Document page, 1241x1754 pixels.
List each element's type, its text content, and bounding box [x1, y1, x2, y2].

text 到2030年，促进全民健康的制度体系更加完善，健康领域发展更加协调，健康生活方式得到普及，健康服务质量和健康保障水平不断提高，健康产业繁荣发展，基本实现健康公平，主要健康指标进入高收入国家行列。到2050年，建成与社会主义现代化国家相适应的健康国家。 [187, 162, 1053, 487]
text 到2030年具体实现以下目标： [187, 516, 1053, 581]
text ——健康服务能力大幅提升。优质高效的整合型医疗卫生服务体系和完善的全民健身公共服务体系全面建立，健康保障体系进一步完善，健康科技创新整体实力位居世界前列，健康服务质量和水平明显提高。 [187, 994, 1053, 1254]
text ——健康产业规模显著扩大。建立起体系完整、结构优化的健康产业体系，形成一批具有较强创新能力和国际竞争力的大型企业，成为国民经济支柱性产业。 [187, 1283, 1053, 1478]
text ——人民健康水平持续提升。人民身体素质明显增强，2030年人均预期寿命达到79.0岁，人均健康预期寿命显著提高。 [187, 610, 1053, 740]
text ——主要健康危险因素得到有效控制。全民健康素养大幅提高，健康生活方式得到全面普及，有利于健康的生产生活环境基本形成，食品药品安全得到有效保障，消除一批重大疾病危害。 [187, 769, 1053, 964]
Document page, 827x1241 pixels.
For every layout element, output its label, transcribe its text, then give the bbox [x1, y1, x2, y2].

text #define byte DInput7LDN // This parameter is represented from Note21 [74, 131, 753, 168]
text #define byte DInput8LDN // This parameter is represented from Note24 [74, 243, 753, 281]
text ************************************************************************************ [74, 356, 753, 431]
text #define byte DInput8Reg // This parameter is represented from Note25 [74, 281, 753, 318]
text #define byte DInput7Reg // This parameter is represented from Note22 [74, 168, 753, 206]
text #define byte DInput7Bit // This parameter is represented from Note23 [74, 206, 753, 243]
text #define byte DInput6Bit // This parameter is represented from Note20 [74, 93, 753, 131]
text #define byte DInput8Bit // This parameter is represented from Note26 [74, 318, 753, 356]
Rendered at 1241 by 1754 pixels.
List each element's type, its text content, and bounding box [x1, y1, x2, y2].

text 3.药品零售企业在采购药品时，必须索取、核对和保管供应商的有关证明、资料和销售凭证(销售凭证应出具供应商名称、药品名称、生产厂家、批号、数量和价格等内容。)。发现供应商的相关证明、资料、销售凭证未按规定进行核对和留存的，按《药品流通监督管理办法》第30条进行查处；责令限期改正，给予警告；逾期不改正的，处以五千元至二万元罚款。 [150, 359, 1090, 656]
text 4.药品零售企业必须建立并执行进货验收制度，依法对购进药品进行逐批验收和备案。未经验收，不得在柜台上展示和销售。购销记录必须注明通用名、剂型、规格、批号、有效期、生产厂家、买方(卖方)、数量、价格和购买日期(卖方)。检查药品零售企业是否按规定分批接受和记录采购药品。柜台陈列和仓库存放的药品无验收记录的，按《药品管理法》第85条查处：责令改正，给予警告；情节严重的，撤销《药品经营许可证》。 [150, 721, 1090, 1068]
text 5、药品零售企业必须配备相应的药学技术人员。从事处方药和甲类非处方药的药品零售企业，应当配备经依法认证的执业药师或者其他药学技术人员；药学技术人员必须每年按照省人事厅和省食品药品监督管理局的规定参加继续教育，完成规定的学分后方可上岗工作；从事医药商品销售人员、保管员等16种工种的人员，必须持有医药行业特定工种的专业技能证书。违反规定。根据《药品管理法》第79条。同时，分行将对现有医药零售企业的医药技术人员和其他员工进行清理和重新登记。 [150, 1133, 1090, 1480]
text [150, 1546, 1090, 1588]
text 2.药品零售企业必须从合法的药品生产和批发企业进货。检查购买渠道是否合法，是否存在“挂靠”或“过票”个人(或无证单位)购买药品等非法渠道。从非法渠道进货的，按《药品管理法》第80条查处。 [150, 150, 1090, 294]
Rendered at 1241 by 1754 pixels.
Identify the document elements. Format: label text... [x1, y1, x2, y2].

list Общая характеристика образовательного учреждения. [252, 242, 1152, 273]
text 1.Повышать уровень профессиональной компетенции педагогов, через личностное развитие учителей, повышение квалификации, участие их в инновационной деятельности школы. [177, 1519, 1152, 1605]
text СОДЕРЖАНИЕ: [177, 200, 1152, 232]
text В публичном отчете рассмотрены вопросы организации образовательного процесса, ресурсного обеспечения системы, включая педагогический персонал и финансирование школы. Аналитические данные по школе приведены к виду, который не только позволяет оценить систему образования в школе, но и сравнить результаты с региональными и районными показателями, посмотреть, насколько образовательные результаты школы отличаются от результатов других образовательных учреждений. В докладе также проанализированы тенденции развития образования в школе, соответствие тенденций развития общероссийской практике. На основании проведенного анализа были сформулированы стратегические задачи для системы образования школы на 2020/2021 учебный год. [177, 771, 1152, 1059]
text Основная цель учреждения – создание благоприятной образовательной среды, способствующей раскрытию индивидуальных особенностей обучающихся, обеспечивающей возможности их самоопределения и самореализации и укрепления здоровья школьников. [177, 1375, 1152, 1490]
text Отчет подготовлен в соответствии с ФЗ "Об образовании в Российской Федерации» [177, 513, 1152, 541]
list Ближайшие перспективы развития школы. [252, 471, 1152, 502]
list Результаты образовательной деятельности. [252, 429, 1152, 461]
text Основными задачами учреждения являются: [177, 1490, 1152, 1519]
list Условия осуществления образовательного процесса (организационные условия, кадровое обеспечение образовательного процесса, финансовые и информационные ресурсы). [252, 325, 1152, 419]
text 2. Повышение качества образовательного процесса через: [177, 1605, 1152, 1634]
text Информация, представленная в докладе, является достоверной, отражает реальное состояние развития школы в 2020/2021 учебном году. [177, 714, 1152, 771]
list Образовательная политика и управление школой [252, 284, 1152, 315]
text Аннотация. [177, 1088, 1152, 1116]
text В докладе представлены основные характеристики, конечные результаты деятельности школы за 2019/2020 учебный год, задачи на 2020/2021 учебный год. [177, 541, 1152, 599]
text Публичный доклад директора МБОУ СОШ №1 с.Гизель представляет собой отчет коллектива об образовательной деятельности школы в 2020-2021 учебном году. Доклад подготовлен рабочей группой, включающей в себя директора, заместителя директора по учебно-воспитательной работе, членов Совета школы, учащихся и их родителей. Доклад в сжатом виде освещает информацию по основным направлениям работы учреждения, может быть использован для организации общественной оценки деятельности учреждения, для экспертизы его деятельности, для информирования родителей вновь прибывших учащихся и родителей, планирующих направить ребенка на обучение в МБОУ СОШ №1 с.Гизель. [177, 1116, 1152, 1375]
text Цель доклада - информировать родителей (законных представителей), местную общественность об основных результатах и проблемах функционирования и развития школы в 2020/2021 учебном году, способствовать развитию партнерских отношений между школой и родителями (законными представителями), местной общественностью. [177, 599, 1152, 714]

= = =

**What the task requires**
Copy out every line of the records that the string "деятельности" appears in.

**Output for this task**
text 1.Повышать уровень профессиональной компетенции педагогов, через личностное развитие учителей, повышение квалификации, участие их в инновационной деятельности школы. [177, 1519, 1152, 1605]
list Результаты образовательной деятельности. [252, 429, 1152, 461]
text В докладе представлены основные характеристики, конечные результаты деятельности школы за 2019/2020 учебный год, задачи на 2020/2021 учебный год. [177, 541, 1152, 599]
text Публичный доклад директора МБОУ СОШ №1 с.Гизель представляет собой отчет коллектива об образовательной деятельности школы в 2020-2021 учебном году. Доклад подготовлен рабочей группой, включающей в себя директора, заместителя директора по учебно-воспитательной работе, членов Совета школы, учащихся и их родителей. Доклад в сжатом виде освещает информацию по основным направлениям работы учреждения, может быть использован для организации общественной оценки деятельности учреждения, для экспертизы его деятельности, для информирования родителей вновь прибывших учащихся и родителей, планирующих направить ребенка на обучение в МБОУ СОШ №1 с.Гизель. [177, 1116, 1152, 1375]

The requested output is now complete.